Coder Who Says Py: January 2009

2009-01-27

Snakebite announced

Well, I am definitely not the first person to blog about Snakebite, but it is such a big thing I figured I would do my part to get the word out. Having a huge server farm available to the Python developers to fix platform-specific bugs is going to be great.

A perk of being the chairman of the infrastructure committee for the PSF is I got to know about this when Trent first started this. But even knowing about it didn't prepare me for the scope of what he has done with Titus' (and others) help.

And so I big "thank you" from me to Trent for doing this! The man shelled out a lot of time and cash to do this for the benefit for the Python community and I think he deserves all the kudos he has been getting for this.

2009-01-17

importlib is now in Python 3.1

[update: fixed a typo and a broken link]

Back in the summer of 2006 I interned at Google under Neal Norwitz. Part of what I did that summer was try to figure out how to potentially secure the Python interpreter for embedding into Firefox. I did finally figure out how to secure the interpreter for embedding to protect resources, culminating in a paper for a security course I took at UBC.

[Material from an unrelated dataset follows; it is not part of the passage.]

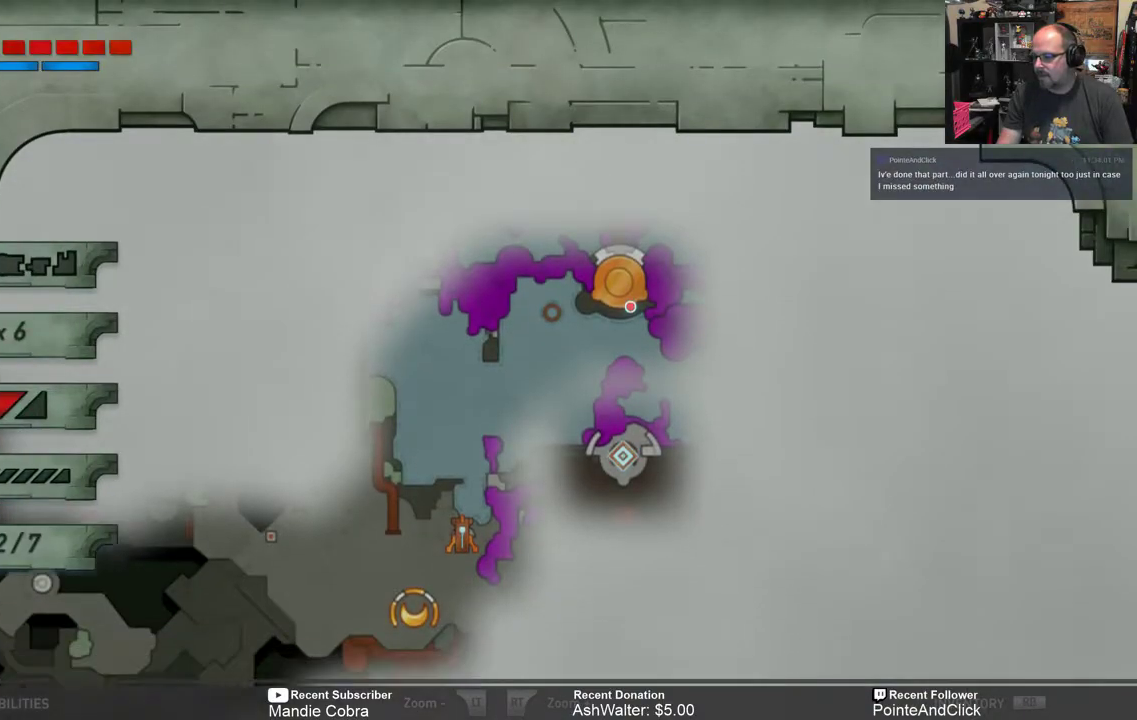
{"buttons": [], "left_stick": "center", "right_stick": "center", "events": [[100, "left_stick", "center"]]}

Part of the solution I developed required controlling import such that you couldn't import arbitrary built-in, frozen, and extension modules. As import is currently implemented, that is simply not possible to do in a secure fashion. That meant reworking or rewriting import. Since the import code was known to be a little difficult to work with I decided to rewrite it in pure Python.

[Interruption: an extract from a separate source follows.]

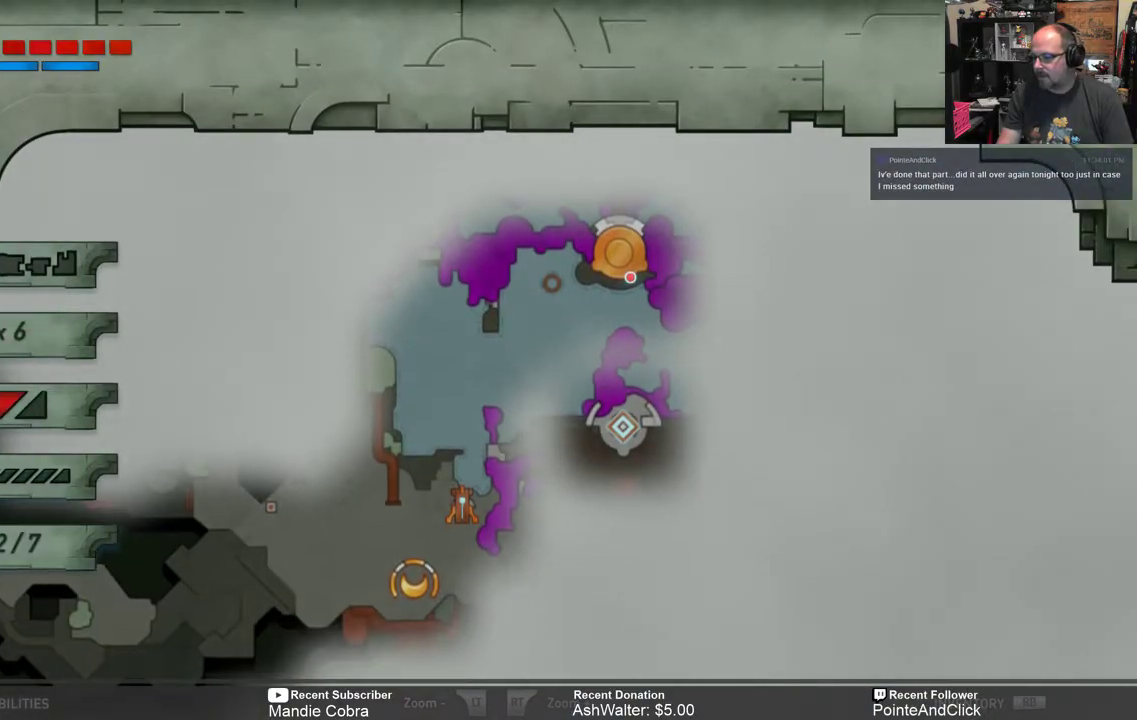
{"buttons": ["B"], "left_stick": "center", "right_stick": "center", "events": [[467, "B", "down"]]}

Work began on October 4, 2006. At the time I was planning on making my Python security work my thesis topic with the long-term goal of making my rewrite of import the official implementation of import. Little did I know how massive of a project this would turn out to be.

Two years, three months, and 13 days later, importlib came into being for Python 3.1 in revision 68698. Between the beginning and now my security work stopped being my thesis topic (as did anything directly relating to Python), I dropped support for Python 2.x, and I learned part of the reason the C implementation is so difficult to work with is that import's semantics are rather nuanced and require juggling a lot in your head at once. Oh, and allowing different source encodings is evil.

This is easily the longest amount of time I have ever spent on a single piece of code. One of the surprising things is that the thing is not even 2,000 LOC, including tests! It just took forever to get the semantics fully backwards-compatible (short of some assumptions in the tests, you can currently run the entire test suite for Python with importlib as __import__ and have things work).

The other thing that held up checking importlib in was being too much of a perfectionist. I think I implemented importlib twice, and I still have plans on how to clean things up. Importlib has become the perfect example that your initial implementation might work, but it most definitely will not be the best implementation you can do. Heck, I still have some things to change to make the code easier to work with and more useful to users.

The perfectionist part also came out through worrying about the public API. I know people want to have access to all of the code I have written for their own importers. So I have constantly worried about how to expose it in a sane way. But API design is hard, especially when it is in Python's standard library. Get something wrong and you have to live with it for at least one extra release when you add a deprecation. This is why I am going to expose the API slowly over time and probably blog about it so that I can get feedback from people.

Now that the code is in, what are the long term plans? Well, I have notes with the code that cover what I plan to do. They start with documenting importlib.import_module. That is to be the function that everyone has asked for: a usable interface over __import__. As it stands now the interface is ``import_module(name, package)`` where 'name' is what to import, including relative imports, and 'package' is the package for the calling module. Calling the function returns the specified module, not the top module like __import__; no more fake values in fromlist! I might change the argument names, but I can't think of any other way to make it the API simpler and straight-forward.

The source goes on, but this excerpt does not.